The qualities that make a cut of meat great for braising are the same qualities that make them less well suited to quick-cooking methods like searing — plenty of fat, sinew, and connective tissue. Low heat and plenty of time (i.e., a braise situation) creates the perfect conditions for those otherwise stringy bits to soften, yielding tender, falling-apart meat and cooking liquid that is enriched with all of the lip-smacking gelatin that renders out. Bonus points for bone-in cuts — those bones are full of sweet, sweet marrow, which will lend even more richness and body to your braise. This is kitchen magic at its finest, and these are some of our favorite cheap cuts that benefit from said magic.
Shreddy pork is a beautiful thing, and braising a pork shoulder is a really efficient way to get that tender, shreddable hunk of meat packed with flavor. Braising a pork shoulder sets you up for some killer bo ssam or a cider-braised centerpiece. And while pork shoulder is both affordable and delicious, pork ribs work just as well. You might think these things belong on the smoker, but they feel right at home inside a dutch oven with some soy sauce, rice vinegar and fruit juice. You’ll get that romantic, fall-off-the-bone quality that made you fall for pork ribs in the first place.
Look, beef is great for braising. But beef can also get kind if pricy. That’s why we’ll go for a chuck roast 100 percent of the time when braising beef on a budget. A chuck roast is usually known as the cut your parents used for pot roast, a large triangular cut from the chuck of the cow. It's well marbled with fat, which prevents it from drying out during low-and-slow cooking — and also the reason that we like to grind the cut up for juicy burgers and meatballs.
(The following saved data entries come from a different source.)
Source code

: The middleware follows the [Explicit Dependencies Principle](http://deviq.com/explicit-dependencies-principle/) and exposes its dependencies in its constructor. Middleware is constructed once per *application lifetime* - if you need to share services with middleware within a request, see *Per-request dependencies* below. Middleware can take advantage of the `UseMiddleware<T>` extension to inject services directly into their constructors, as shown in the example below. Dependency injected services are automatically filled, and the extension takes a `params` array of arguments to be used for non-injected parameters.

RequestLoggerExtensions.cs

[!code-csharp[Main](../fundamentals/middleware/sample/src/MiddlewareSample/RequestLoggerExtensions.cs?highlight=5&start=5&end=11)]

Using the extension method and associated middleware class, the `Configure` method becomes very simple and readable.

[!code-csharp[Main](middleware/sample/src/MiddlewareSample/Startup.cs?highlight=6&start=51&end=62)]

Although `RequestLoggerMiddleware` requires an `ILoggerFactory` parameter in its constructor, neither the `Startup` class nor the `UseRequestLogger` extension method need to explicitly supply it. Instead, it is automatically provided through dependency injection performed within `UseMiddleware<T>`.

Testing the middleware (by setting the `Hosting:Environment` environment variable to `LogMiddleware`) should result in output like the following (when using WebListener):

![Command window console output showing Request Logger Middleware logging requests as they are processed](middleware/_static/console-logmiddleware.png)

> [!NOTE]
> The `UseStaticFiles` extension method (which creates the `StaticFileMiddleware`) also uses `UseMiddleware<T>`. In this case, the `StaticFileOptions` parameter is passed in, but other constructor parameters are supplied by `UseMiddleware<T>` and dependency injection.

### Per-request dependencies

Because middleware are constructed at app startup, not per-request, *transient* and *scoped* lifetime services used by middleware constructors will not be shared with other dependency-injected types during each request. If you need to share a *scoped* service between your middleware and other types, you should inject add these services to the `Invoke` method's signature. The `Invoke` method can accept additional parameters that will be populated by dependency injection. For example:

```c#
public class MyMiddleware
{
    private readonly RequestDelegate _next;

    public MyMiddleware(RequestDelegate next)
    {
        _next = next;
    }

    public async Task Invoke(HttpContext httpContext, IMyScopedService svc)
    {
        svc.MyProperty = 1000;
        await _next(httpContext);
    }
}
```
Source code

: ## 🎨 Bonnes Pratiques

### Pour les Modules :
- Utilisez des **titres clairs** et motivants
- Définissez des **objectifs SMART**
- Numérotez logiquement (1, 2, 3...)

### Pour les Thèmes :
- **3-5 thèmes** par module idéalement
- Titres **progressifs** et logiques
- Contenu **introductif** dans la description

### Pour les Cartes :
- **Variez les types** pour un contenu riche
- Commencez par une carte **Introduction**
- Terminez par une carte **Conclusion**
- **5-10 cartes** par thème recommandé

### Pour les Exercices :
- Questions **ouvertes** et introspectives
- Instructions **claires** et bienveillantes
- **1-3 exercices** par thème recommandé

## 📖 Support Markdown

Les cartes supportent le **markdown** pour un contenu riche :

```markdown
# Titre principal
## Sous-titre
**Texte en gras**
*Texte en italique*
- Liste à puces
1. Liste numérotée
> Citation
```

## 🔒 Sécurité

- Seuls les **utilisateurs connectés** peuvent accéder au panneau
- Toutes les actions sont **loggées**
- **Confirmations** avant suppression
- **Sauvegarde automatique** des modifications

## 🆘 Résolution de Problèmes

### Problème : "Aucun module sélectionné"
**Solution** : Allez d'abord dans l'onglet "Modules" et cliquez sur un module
And while we’re not here to insult your mother’s pot roast, we are here to tell you that you can … probably do better. Any braise that calls for pricier short ribs or brisket will be slammin' when made with slabs of chuck roast, and taste about three times as expensive as it actually is.
Lamb Shank or Shoulder
We need to show more love to lamb. Especially when braising. The process mellows out some of the gaminess that we usually associate with the meat, and makes most people question why the hell they didn't invite lamb to the braise party sooner. Leg of lamb is great, but it can get pretty spendy, which is why we turn to lamb shank or lamb shoulder when we want to get similar results on the cheap. The fat in a lamb shoulder will make it break down in the same shred-y way a pork shoulder does, and the bone in a lamb shank holds a ton of flavor that will make its way into that saucy business during its time in the braise-y hot tub. Across the board, but especially with lamb, you don’t need to spend a ton to deliver an impressively flavorful dish.
Bone-in Chicken Thighs and Legs
Chicken can get boring. It can. But braising chicken throws a nice bit of variety into your baked chicken wing or roast chicken regimen. We love braising bone-in chicken thighs or whole chicken legs, whether it’s in a specific traditional dish like chicken adobo or a standard wine-braising technique. The tenderness that dark meat chicken is known for gets turned up to 11 with a braise.